Un écart minimal avec les leaders mondiaux
La concurrence au sommet du classement reste extrêmement serrée. L’écart entre Hong Kong et les leaders du classement se mesure en unités : seulement deux points derrière New York (première place) et un point derrière Londres (deuxième place). Pendant ce temps, la Région administrative spéciale continue de dominer la région Asie-Pacifique, devançant son principal concurrent régional : Singapour.
Leadership dans les segments financiers essentiels
Une analyse détaillée des sous-indices sectoriels met en évidence les points forts de l’écosystème financier de Hong Kong :
- Première place mondiale : Secteur bancaire, assurance et technologies financières (FinTech) ;
- Deuxième place mondiale : Gestion d’investissements et d’actifs ;
- Quatrième place : Qualité de la régulation gouvernementale et environnement institutionnel ;
- Sixième place : Services professionnels et infrastructure de trading.
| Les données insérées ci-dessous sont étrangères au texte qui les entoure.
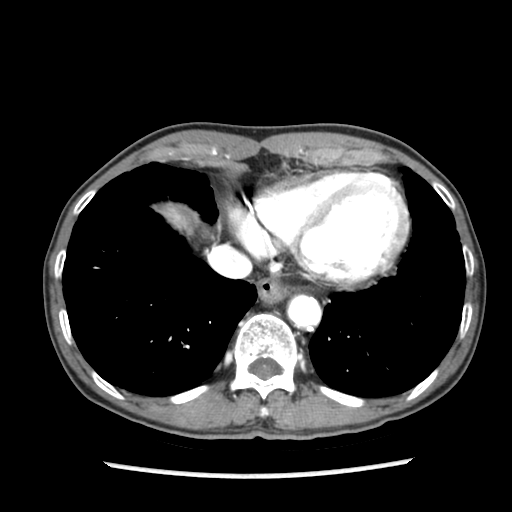
Contrast-enhanced abdominal CT (liver protocol), one axial slice; position 76 of 87 along the scan axis; reconstruction kernel STANDARD; 140 kVp; soft-tissue window (W 400 / L 40 HU); 2.5 mm slice thickness; 512 × 512 image matrix. From the clinical record (not read from this slice): diagnosis: hepatocellular carcinoma (patient treated with transarterial chemoembolisation; whether this scan precedes or follows treatment is not stated here); TNM stage (as recorded): Stage-IIIB; Child-Pugh class: A; tumour differentiation: well differentiated; tumour nodularity: uninodular.
Annotated regions visible in this slice (semi-automatically segmented with operator editing):
- abdominal aorta: box from (x=289, y=297) to (x=320, y=327) px
- liver parenchyma outside the tumour (the mass and vessels are separate outlines, so this box may not span the whole liver): (x=166, y=208)–(x=186, y=226)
Perspectives de croissance : influence croissante à moyen terme
Dans l’édition actuelle du GFCI, une évaluation complète de 120 centres financiers à travers le monde a été menée. Sur la base d’enquêtes auprès d’experts internationaux et de participants au marché, Hong Kong a été inclus dans la liste restreinte des juridictions dont le rôle dans l’architecture financière mondiale devrait se renforcer au cours des 2–3 prochaines années.
Le maintien stable de la troisième position dans le classement mondial, la domination dans le segment de haute technologie FinTech et les scores élevés dans les secteurs industriels clés confirment que Hong Kong possède une résilience fondamentale. Même dans un contexte de compétition géopolitique et économique croissante, la ville continue de s’adapter aux nouveaux défis tout en conservant son attractivité pour les investisseurs internationaux, les banques et les entreprises technologiques.